__TASK ITEM A__.
In the text on the Abrego detention rulings, what phrase did District Judge Waverly Crenshaw use to describe the government's claims?
__TASK ITEM B__.
Carry on the text about the Abrego detention rulings, beginning after its final sentence.

__TEXT SEGMENT__.

━━━━

Todd Blanche fired Reuveni after he refused to sign on a brief claiming that Abrego was a terrorist, a claim not made to the District Court.

And when DOJ attempted to convince two judges that Abrego was a dangerous terrorist, they failed. Magistrate Judge Barbara Holmes laid out that the evidence presented to her of MS-13 membership largely amounted to the feeling of a cooperating witness whose family has ties to a competing gang, but their key cooperating witness said he knew of no evidence Kilmar was a MS-13 member.

The government’s evidence that Abrego is a member of MS-13 consists of general statements, all double hearsay, from two cooperating witnesses: the second male cooperator and N.V. Those statements are, however, directly inconsistent with statements by the first cooperator. In interviews, the second male cooperator, whose general unreliability the Court addressed above, stated broadly to Special Agent Joseph that Abrego was “familial” with purported gang members. Other than this vague statement, there is no evidence of when these interactions occurred or in what context (other than as general greetings), how the second male cooperator determined those other unidentified individuals to be known gang members, or precisely how some perceived interaction between Abrego and other unidentified individuals substantiates gang membership.

Cooperating witness N.V. stated to Special Agent Joseph that she “believed” Abrego to be a member of MS-13. N.V. is a 20-year-old female individual who gave interview statements, but not sworn testimony, of her interactions with Abrego from more than five years earlier, when she was 14 or 15 years old. She has been previously compensated for providing information to law enforcement but is not receiving compensation in this case. NV’s family is also affiliated with the 18th Street or 18 Barrio gang. Other than N.V.’s general belief about Abrego’s gang membership, no other testimony was offered of when, in what context, how, or why N.V. came to arrive at that belief.

Contrary to the statements of the second cooperator and NV, the first male cooperator told Special Agent Joseph that, in ten years of acquaintance with Abrego, there were no signs or markings, including tattoos, indicating that Abrego is an MS-13 member. This statement specifically repudiates any outward indicia that Abrego belongs to MS-13, in stark contrast to the non-specific second cooperator’s and N.V.’s feelings that Abrego may belong to MS-13. Given these conflicting statements, the government’s evidence of Abrego’s alleged gang membership is simply insufficient.

[snip]

25 Given the volume of resources committed to the government’s investigation of Abrego since April 2025, according to Special Agent Joseph, the Court supposes that if timely, more specific, concrete evidence exists of Abrego’s alleged MS-13 gang membership or a consistent pattern of intentional conduct designed to threaten or intimidate specific individuals, the government would have offered that evidence at the detention hearing.

When asked to review Holmes’ decision, District Judge Waverly Crenshaw agreed, finding that the government’s claims “border on fanciful.”

━━━━

__SUPPLIED INFORMATION__.
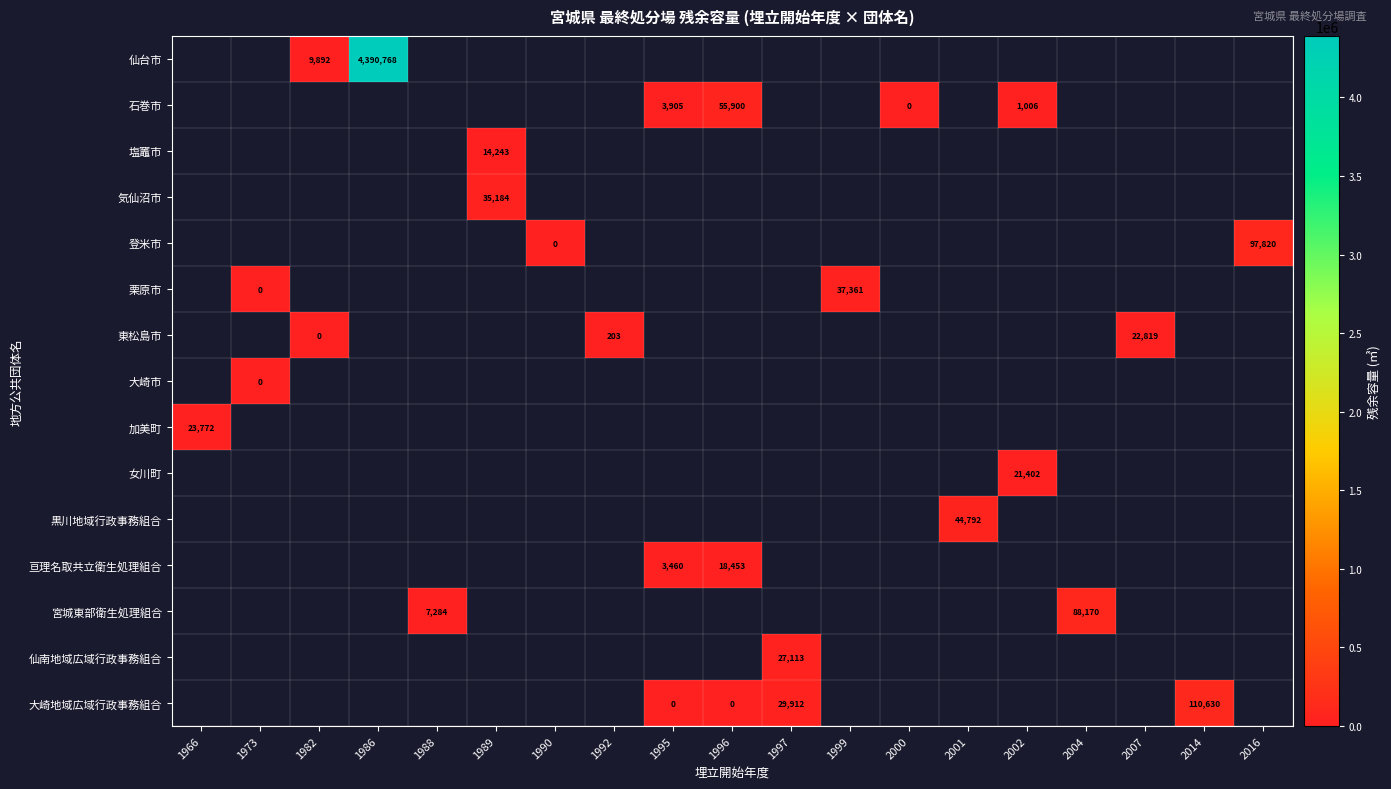

The 東松島市 series shows 203 at 1992. True or false?

True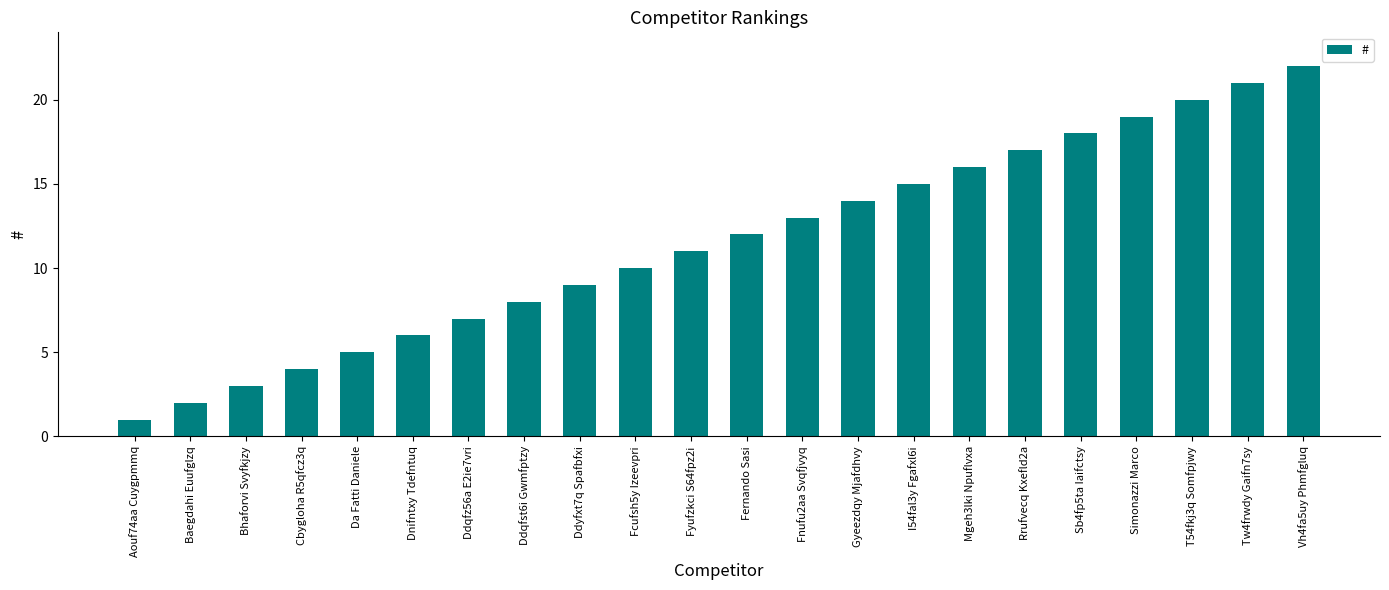

List the labels in order of value, largest first.

Vh4fa5uy Phmfgluq, Tw4frwdy Gaifn7sy, T54fkj3q Somfpjwy, Simonazzi Marco, Sb4fp5ta Iaifctsy, Rrufvecq Kxefld2a, Mgeh3lki Npuflvxa, I54fal3y Fgafxl6i, Gyeezdqy Mjafdhvy, Fnufu2aa Svqfjvyq, Fernando Sasi, Fyufzkci S64fpz2i, Fcufsh5y Izeevpri, Ddyfxt7q Spafbfxi, Ddqfst6i Gwmfptzy, Ddqfz56a E2ie7vri, Dnifntxy Tdefntuq, Da Fatti Daniele, Cbygloha R5qfcz3q, Bhaforvi Svyfkjzy, Baegdahi Euufglzq, Aouf74aa Cuygpmmq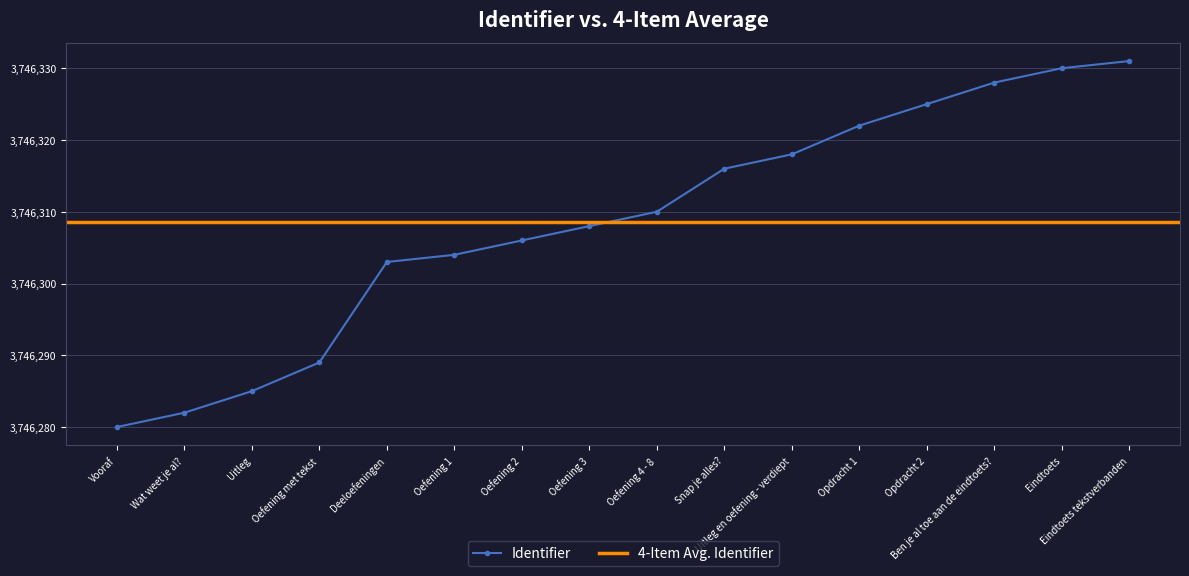

The value at Oefening 3 is 3746308. True or false?

True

━━━━

__TASK RESULT A__.
He found that the government's claims "border on fanciful."

__TASK RESULT B__.
Based on the record before it, for the Court to find that Abrego is member of or in affiliation with MS13, it would have to make so many inferences from the Government’s proffered evidence in its favor that such conclusion would border on fanciful.

But Noem and her flunkies keep publicly claiming that Abrego is an MS-13 member.

Abrego has requested on four different occasions (one, two, three) for the judge in his criminal case to gag the government from making such inflammatory claims, most recently last Thursday. Each time, Judge Crenshaw has ordered parts of the government to comply — first the lawyers subject to local rules, and then anyone before the court — but he noted that it was not clear whether DHS is before him.

ORDER as to Kilmar Armando Abrego Garcia: Before the Court are Abrego’s Motion to Ensure Compliance with Local Criminal Rule 2.01 94 and Supplemental Motion regarding the same 98 . To the extent the Motions 94, 98 seek clarification that Local Rule 2.01 applies both to the Department of Justice and the Department of Homeland Security, it is not clear on the record before the Court whether that is true of the latter. Nevertheless, for those before this Court, compliance with Local Criminal Rules 2.01(a)(1) and (a)(4) is not discretionary for all attorneys and their firms or agencies. To ensure that Abrego receives a fair trial, all counsel are subject to Local Criminal Rules 2.01(a)(1) and (a)(4) and Tennessee Rule of Professional Conduct 3.8(f). All counsel and those working with counsel shall ensure that any proper public communications include that the Indictment only contains allegations. Our Constitution requires that Abrego is presumed innocent unless and until proven guilty beyond a reasonable doubt by a jury.

Noem, of course, doesn’t care.

Perhaps as a deliberate incitement Sunday, she went on Face the Nation, and repeated the same unsubstantiated claims that Holmes and Crenshaw both judged they had no evidence to prove, including that Abrego, “was a known human smuggler, an MS-13 gang member, an individual who was a wife beater, and someone who was so perverted that he solicited nude photos from minors.”

CBS cut that claim, and now Noem, Trump’s top propagandists, and Trump’s right wing mob is trying to liken it to CBS’ editing of the Kamala Harris interview.

In other words, even as Abrego asks the court to make DHS adhere to long-standing policies of public statements regarding pretrial defendants, Noem is deliberately stoking slander.

She’s doing so, presumably, comfortable in the knowledge that DOJ would substitute the government for Noem if Abrego sued. That is, she’s hiding behind the immunity of government employ to stoke a false propaganda campaign against a guy she trafficked to a concentration camp based on false claims.

I can’t help but note that Noem is gleefully engaged in slander in the wake of Melania Trump’s efforts to bully multiple entities — first Daily Beast, and then James Carville — into withdrawing reports about Jeffrey Epstein’s claims that he had role in introducing Melania to her spouse (or that they first fucked on his plane). Melania attempted to do the same with Hunter Biden, but he refused (and in the process, Hunter noted that NYT had published Epstein’s claim he introduced them before he died, with no retraction).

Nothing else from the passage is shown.